Lorsque j’étais à l’École de la Divinité, mon tuteur de liturgie a fait un commentaire sur l’Eucharistie. Elle a dit que l’une des choses les plus bizarres dans le rituel chrétien est qu’un groupe d’étrangers (probablement pas littéralement, mais c’est souvent le cas dans une certaine mesure) se réunissent dans un bâtiment et partagent un repas. Car en célébrant l’Eucharistie, nous nous souvenons de ce repas que Jésus a partagé avec ses disciples et, à notre tour, nous nous souvenons aussi des repas que les Israélites ont partagés en secret et dans la peur avant leur Exode d’Egypte. Nous oublions peut-être l’immense générosité que le partage d’un repas signifiait pour Jésus et ses disciples, et surtout compte tenu de leur classe sociale. Beaucoup d’entre nous savent probablement que recevoir des amis pour dîner (je suis sûr que nous pouvons encore nous souvenir de ce que c’était) est une affaire coûteuse, dans laquelle nous ne cherchons pas à faire étalage mais, néanmoins, nous souhaitons montrer notre générosité, notre amour et notre charité pour nos amis, nos familles et pour ceux que nous aimons. De même, dans l’Eucharistie, non seulement nous partageons le mystère sacré de la célébration liturgique, mais nous partageons et nous nous réjouissons de notre charité, de notre voisinage et de notre volonté de donner à ceux qui en ont le plus besoin, prolongeant ainsi l’effusion sans fin de l’amour de Jésus sur la croix. Je ne veux pas que vous pensiez que je n’accorde pas de valeur à la communion. L’Eucharistie est une partie belle et fondamentale de notre foi, même si notre propre Livre de Prière Commun indique clairement que, du moins pour les anglicans, l’Ecriture est tout ce qui est nécessaire pour le plein salut, et Jésus lui-même se réfère clairement au pain comme une nourriture spirituelle plutôt que littérale.
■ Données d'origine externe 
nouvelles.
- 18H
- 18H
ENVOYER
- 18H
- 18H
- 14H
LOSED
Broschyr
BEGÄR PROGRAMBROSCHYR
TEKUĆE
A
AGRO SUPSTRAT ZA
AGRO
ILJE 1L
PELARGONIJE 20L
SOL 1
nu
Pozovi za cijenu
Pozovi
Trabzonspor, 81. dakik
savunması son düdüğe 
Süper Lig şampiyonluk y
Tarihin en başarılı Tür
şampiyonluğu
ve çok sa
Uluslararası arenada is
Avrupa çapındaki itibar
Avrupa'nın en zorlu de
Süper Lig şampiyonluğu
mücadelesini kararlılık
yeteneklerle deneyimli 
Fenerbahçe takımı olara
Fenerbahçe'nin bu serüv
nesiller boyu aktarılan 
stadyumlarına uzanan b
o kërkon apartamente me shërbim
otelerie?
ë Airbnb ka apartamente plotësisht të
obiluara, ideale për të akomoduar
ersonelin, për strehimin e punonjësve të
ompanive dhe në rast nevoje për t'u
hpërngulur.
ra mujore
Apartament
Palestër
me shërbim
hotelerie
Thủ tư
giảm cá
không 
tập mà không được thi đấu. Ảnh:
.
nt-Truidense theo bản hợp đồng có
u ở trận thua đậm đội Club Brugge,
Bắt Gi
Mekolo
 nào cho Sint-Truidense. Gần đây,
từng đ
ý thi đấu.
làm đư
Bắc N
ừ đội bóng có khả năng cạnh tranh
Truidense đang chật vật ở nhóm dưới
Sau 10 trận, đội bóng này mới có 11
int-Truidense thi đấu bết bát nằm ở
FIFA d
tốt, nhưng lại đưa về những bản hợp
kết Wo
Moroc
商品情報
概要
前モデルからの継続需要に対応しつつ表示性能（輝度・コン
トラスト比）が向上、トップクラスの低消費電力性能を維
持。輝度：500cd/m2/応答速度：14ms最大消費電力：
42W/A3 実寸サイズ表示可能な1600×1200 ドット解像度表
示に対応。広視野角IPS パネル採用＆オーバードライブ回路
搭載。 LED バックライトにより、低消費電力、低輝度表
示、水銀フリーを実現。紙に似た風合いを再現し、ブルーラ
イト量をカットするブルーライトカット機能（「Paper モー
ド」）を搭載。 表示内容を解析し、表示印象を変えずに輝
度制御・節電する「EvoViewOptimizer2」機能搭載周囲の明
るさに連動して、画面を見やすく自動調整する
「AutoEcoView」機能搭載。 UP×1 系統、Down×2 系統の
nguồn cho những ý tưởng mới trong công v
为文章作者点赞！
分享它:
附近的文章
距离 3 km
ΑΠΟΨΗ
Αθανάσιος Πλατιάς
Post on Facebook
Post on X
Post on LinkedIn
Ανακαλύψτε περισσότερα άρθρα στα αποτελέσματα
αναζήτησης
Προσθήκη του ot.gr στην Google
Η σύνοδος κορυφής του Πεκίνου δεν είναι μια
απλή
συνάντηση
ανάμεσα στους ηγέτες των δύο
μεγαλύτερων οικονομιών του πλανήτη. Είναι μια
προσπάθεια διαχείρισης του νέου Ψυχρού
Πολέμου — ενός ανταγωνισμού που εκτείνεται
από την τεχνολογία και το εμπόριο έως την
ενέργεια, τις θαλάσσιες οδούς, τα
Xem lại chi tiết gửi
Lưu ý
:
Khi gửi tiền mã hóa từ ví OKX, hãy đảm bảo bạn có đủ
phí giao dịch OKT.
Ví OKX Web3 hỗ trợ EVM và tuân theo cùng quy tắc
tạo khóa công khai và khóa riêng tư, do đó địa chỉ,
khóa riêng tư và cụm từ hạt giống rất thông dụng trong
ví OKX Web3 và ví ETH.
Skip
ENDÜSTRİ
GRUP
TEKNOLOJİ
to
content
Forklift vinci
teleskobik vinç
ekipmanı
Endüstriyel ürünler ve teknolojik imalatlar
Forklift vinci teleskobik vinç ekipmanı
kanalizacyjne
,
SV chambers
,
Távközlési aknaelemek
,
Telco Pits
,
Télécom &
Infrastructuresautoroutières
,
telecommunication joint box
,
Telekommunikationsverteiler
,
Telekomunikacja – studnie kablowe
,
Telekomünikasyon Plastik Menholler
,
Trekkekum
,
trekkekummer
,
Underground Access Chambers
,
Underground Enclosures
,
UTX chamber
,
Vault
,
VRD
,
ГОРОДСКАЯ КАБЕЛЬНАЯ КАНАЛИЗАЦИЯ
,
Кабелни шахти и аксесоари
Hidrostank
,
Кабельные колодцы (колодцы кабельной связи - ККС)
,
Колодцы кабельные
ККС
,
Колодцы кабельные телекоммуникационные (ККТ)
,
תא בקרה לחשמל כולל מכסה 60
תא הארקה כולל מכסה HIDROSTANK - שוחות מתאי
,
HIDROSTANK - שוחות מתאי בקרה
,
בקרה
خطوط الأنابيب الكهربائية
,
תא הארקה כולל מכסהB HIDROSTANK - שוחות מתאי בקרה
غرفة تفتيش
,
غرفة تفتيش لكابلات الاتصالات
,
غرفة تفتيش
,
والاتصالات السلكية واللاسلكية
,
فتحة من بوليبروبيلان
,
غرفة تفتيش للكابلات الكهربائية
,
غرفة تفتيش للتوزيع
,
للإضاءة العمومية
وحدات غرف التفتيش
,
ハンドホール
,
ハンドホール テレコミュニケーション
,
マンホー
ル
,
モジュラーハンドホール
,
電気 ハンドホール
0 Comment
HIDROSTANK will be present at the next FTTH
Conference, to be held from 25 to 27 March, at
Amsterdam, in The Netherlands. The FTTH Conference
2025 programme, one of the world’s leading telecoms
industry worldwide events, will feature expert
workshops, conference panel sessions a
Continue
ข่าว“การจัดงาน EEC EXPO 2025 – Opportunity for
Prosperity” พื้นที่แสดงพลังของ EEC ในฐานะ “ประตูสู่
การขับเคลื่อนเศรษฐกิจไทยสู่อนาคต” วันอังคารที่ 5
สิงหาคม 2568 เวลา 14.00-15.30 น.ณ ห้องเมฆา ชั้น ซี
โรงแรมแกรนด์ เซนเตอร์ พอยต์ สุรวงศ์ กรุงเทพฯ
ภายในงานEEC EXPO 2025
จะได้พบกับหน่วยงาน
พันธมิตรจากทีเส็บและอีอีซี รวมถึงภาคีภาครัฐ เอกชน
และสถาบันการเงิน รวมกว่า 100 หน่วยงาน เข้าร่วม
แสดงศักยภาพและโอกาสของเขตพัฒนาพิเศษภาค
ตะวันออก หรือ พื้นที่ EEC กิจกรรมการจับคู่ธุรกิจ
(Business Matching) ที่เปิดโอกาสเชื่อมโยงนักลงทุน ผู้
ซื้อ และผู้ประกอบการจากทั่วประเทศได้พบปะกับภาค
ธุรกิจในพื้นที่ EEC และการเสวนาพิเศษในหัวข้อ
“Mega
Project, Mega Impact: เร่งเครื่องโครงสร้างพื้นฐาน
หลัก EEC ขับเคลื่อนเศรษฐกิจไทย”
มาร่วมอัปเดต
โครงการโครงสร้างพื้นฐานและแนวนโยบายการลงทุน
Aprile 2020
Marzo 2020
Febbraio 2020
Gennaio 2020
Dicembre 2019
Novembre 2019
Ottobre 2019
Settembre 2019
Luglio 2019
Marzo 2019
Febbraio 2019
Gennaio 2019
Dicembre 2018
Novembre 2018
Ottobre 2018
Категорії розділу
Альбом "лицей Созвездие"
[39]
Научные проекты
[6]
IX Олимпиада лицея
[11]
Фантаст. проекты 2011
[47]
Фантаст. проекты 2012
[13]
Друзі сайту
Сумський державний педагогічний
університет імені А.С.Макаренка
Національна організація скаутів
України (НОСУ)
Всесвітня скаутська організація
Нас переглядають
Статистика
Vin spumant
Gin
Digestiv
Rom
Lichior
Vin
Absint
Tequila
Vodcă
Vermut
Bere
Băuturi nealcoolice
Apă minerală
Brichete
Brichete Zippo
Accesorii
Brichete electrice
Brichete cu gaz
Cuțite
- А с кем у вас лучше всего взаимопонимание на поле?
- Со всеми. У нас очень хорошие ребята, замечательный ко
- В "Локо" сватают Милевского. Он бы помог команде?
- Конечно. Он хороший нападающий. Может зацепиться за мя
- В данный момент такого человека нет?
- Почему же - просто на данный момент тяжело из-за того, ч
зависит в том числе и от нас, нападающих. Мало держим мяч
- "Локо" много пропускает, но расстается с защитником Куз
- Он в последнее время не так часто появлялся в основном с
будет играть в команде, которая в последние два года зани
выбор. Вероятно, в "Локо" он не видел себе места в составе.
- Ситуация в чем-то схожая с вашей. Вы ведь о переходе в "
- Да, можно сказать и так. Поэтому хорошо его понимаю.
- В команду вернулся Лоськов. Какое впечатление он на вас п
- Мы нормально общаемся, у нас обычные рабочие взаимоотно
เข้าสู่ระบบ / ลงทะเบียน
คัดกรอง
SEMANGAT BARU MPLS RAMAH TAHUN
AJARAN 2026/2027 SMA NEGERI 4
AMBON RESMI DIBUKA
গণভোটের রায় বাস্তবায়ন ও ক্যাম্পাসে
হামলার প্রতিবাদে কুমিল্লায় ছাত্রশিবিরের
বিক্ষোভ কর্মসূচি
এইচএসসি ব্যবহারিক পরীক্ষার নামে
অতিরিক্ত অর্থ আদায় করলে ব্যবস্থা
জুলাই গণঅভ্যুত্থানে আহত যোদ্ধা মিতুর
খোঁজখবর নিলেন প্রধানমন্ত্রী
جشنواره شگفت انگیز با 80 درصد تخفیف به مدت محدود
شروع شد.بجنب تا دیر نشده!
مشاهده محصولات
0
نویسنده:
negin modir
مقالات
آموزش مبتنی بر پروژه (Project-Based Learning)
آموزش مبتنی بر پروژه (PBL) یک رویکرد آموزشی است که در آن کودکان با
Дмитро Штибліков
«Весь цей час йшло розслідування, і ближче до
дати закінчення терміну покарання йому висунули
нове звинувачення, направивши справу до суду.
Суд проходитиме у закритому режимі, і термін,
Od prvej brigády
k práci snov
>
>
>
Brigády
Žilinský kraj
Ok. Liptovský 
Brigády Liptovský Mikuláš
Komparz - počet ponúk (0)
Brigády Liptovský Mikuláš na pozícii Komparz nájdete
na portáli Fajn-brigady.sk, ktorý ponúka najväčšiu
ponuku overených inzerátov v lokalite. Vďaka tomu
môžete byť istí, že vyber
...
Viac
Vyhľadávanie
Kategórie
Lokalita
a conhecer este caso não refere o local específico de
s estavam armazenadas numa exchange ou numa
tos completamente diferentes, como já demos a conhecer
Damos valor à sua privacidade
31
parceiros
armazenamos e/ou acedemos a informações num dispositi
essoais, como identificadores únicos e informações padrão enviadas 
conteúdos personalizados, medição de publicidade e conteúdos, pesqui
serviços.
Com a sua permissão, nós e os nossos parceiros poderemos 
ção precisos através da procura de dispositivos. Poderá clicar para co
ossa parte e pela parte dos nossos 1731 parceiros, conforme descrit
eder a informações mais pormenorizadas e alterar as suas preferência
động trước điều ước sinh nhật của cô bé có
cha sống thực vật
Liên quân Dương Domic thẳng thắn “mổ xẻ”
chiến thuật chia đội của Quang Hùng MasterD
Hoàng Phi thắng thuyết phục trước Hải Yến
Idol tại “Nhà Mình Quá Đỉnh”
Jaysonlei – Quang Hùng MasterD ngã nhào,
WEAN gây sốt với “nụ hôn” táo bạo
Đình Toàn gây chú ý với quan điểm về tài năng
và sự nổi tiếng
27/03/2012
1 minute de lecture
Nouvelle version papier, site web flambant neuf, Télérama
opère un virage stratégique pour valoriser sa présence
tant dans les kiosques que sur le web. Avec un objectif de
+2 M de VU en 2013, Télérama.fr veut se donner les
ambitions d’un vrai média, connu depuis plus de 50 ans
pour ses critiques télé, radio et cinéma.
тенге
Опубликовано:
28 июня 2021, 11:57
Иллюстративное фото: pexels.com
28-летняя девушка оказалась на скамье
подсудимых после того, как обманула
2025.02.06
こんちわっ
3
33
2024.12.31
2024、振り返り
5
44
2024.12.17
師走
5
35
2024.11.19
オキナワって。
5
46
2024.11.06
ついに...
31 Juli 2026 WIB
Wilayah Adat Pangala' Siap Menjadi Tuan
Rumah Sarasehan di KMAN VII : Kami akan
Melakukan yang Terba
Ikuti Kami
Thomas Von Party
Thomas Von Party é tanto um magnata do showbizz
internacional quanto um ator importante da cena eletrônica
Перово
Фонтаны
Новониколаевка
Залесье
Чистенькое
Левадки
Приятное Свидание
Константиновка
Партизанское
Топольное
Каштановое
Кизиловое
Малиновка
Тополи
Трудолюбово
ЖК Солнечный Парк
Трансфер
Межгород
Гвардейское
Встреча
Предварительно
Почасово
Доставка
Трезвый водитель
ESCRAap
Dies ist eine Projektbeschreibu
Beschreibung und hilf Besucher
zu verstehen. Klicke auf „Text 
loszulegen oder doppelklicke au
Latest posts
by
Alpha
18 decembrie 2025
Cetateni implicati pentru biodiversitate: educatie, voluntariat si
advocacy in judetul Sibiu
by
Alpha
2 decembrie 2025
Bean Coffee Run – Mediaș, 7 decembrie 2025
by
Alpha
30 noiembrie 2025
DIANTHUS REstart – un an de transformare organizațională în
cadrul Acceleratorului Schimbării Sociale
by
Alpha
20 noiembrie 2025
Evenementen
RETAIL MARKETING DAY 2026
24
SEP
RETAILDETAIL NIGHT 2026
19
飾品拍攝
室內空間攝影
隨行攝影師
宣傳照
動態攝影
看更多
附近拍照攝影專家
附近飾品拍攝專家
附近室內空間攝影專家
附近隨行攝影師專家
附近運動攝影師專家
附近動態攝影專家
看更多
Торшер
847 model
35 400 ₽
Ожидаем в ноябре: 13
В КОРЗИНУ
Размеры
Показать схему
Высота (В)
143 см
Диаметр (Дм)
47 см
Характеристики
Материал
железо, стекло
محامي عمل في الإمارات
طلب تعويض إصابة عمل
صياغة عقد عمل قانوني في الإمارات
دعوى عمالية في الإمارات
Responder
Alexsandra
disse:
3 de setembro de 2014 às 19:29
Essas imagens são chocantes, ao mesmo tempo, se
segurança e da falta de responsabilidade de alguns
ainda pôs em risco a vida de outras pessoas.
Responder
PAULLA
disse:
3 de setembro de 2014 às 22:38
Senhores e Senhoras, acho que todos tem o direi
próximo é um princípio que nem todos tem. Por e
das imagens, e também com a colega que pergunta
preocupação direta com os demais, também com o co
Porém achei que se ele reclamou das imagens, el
Certains d’entre vous pourraient se demander : mais sans le pain et le vin, comment le Christ est-il présent pour nous, non seulement dans notre célébration, mais aussi dans le monde ? Je ne peux que me rappeler notre lecture de l’Évangile du dimanche sur la route d’Emmaüs et ce que Jésus a dit (ou ce que je pense essentiellement qu’il a dit) : “Imbéciles, qui croyez-vous a marché avec vous pendant tout ce temps ?
Je suis le pain de la vie. Celui qui vient à moi n’aura jamais faim.